My high school was built the during the Cold War. It was largely windowless, the idea being that radiation from Soviet nukes would not be able to penetrate the solid concrete wall, and so the classroom was more like a crypt, hot and close and dark. Sitting there in that pale, unpainted room, surrounded by gloom and the giggles of other students, we were shown pictures of male and female genitalia, discussed AIDS and the symptoms of sexually transmitted diseases and instructed on various contraceptive devices and alternatives to sexual intercourse, including oral sex and abstinence. During the nervous, relative silence of these lessons, I can remember looking up at the blackboard and thinking something that, at the time, seemed absurd.

Can you get AIDS from eating pussy?

It seemed obscene — far too obscene a question to ask. Yet I was thinking about it — if I were to go down on a girl, could I get a disease? Could a guy get herpes (or gonorrhea or anything else) from another guy, for that matter?

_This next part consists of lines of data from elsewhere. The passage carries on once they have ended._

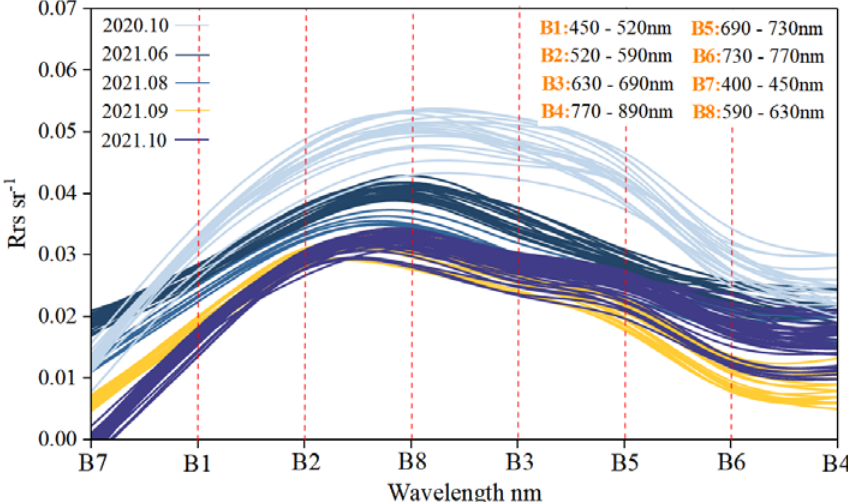
Figure 4. The remote sensing reflectance ( Rrs ) spectra of collected samples from GF WFV images after FLAASH atmospheric correction.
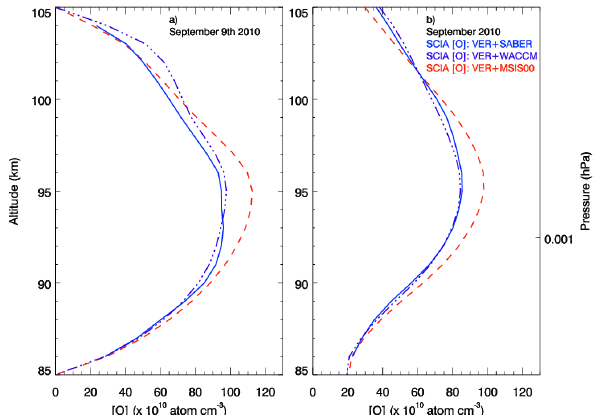
Figure 11. Sample daily (a) and monthly (b) averaged atomic oxy- gen concentration profiles ([O quench ] – blue solid, [O quench ] – SABER WACCM4 violet dash-dotted, [O quench ] – red dashed) according to the ex- MSIS00 tended cubic equation by Gobbi et al. (1992) and Khomich et al. (2008) for different sources of background atmospheric profiles and for the 20–25 ◦ N latitude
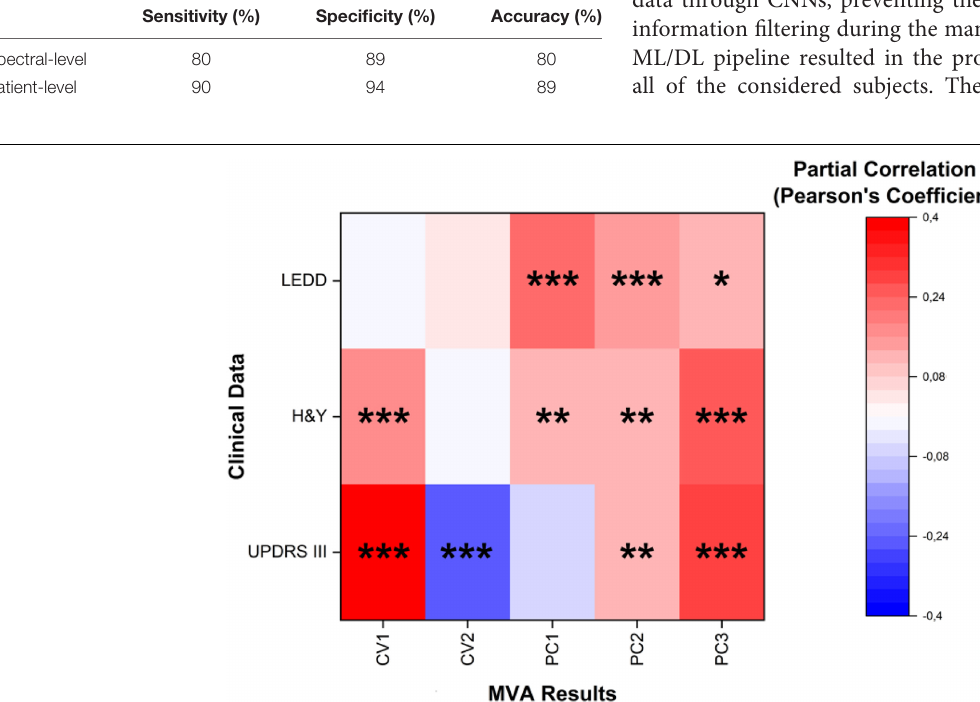
TABLE 4 | Accuracy, sensitivity, and specificity in patient- and spectra-level obtained by the proposed CNN in leave-one-patient-out cross-validation using a 10 × data augmentation.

I never asked. I couldn’t bear it. No mention was ever made of homosexuality during sex ed, and so I was too afraid to bring it up. Belleville is a small town and I was only 14. My gym teacher, who taught the class, was the archetypal phys-ed teacher, stocky and red-skinned from too much sun, with legs like two tree trunks. How could I ask her about eating pussy, when the word lesbian or gay or even queer had never even been mentioned?

 

I was in steadfast denial about being gay, convinced my curiosity was purely in the interest of science (yes… umm… science). Still, I never asked. I simply couldn’t. How can you ask about girl-on-girl action in high school?

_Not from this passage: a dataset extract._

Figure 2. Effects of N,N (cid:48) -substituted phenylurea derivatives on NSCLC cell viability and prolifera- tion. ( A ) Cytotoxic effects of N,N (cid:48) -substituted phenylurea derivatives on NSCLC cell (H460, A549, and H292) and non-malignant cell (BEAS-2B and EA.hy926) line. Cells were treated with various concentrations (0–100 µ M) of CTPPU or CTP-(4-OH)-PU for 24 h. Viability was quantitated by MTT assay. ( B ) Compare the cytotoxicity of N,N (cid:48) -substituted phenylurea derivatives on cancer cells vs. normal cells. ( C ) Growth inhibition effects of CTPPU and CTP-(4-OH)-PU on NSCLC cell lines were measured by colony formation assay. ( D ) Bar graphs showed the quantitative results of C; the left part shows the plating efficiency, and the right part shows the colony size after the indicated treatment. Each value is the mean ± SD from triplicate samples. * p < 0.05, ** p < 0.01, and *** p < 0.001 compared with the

Several years later, there was a huge uproar amongst my peers. It seemed that a gay boy from a neighbouring (albeit Catholic) school had purchased two tickets for his prom and showed up with his boyfriend on the appointed night. When they arrived at the door, they were refused entrance because their homosexuality was considered “inappropriate.” The word “faggot” was tossed around in sly, greasy tones. Later that year, two girls came out as lesbians, and announced that they were dating. They were met with relative tolerance on the surface but the words “dyke” and “carpet-licker” soon trailed behind them wherever they went like a stigmatic miasma.

When I was a really small child, I had one of those old-style wooden pegboards with the little pieces that came in different shapes and sizes. You had to fit them into the right slots. It was smooth and painted in bright, primary colours, smelled like a wet wood even when it was dry, and playing with it made my fingers smell that way too. It was supposed to teach you that a square was a square and circle was a circle, although the only thing that I, at age three or four (or rather, what I remember of age three or four) gathered was certain shapes and colours had to go with the same shapes and colours, or else. Or else it didn’t fit. Or else it looked funny. Or else it wasn’t right.

When I got older and my face became muddled with acne and my parents put me through the excruciating five years that was braces, I came to understand that high school was a lot like that, too.

High school, regardless of your sexual preference, is generally a time of great emotional turmoil, rampant sexual tension, and general misery for all parties. Everyone is trying to get a shape, which means getting into a snug little hole, pegged safely and neatly in, where you are cozily lulled into security by that wet-wood and lead-paint smell. Everyone had — or wanted to have — a shape and a space to fit into.

Being queer in high school is like being a decahedron in a cube’s world. There isn’t a space on the peg board already allotted for a decahedron (possibly because the shape is awkward and complicated and very different from the more primary shapes. Also, it might be because it’s rather difficult to say.) No, there’s no space for a decahedron, and a decahedron certainly won’t fit into one of those other, pre-drilled spaces.

So you simply have to carve one out, inch-by-inch, cutting into that dry wood with the wet wood smell, and make your own hole for your own peg.